-- Activity --
Return, verbatim, the stretch of the listing from the line containing "Reading left to" through the line containing "QTY IN PROCESS: median", with both of those lines included.

-- Supplied data --
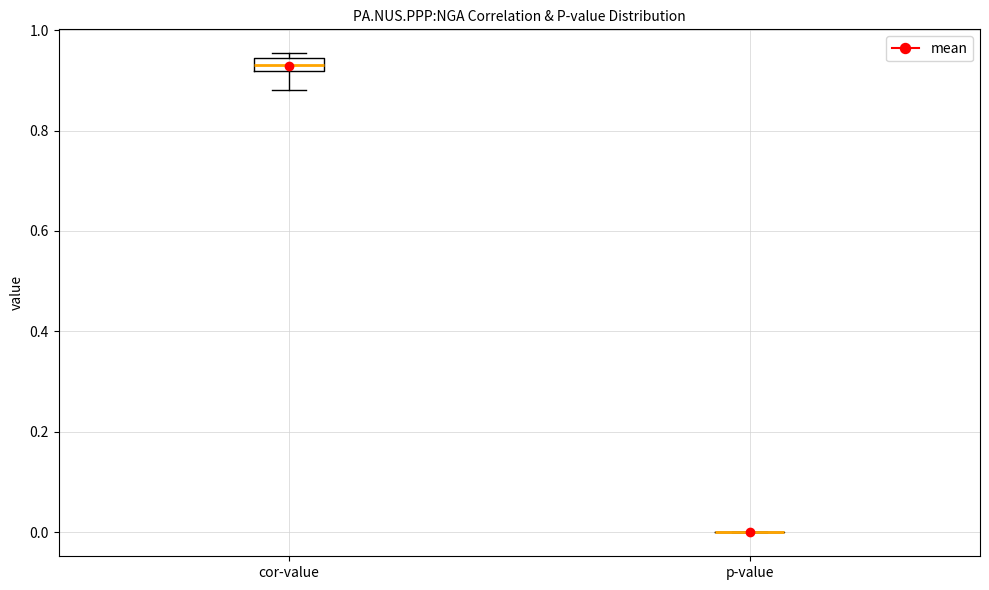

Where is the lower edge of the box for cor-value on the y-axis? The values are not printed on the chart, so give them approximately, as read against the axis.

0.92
---
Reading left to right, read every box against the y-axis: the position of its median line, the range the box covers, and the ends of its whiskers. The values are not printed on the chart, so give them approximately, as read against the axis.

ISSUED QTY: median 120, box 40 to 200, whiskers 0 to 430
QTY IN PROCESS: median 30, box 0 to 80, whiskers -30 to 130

-- Answer to this exercise --
Reading left to right, read every box against the y-axis: the position of its median line, the range the box covers, and the ends of its whiskers. The values are not printed on the chart, so give them approximately, as read against the axis.

ISSUED QTY: median 120, box 40 to 200, whiskers 0 to 430
QTY IN PROCESS: median 30, box 0 to 80, whiskers -30 to 130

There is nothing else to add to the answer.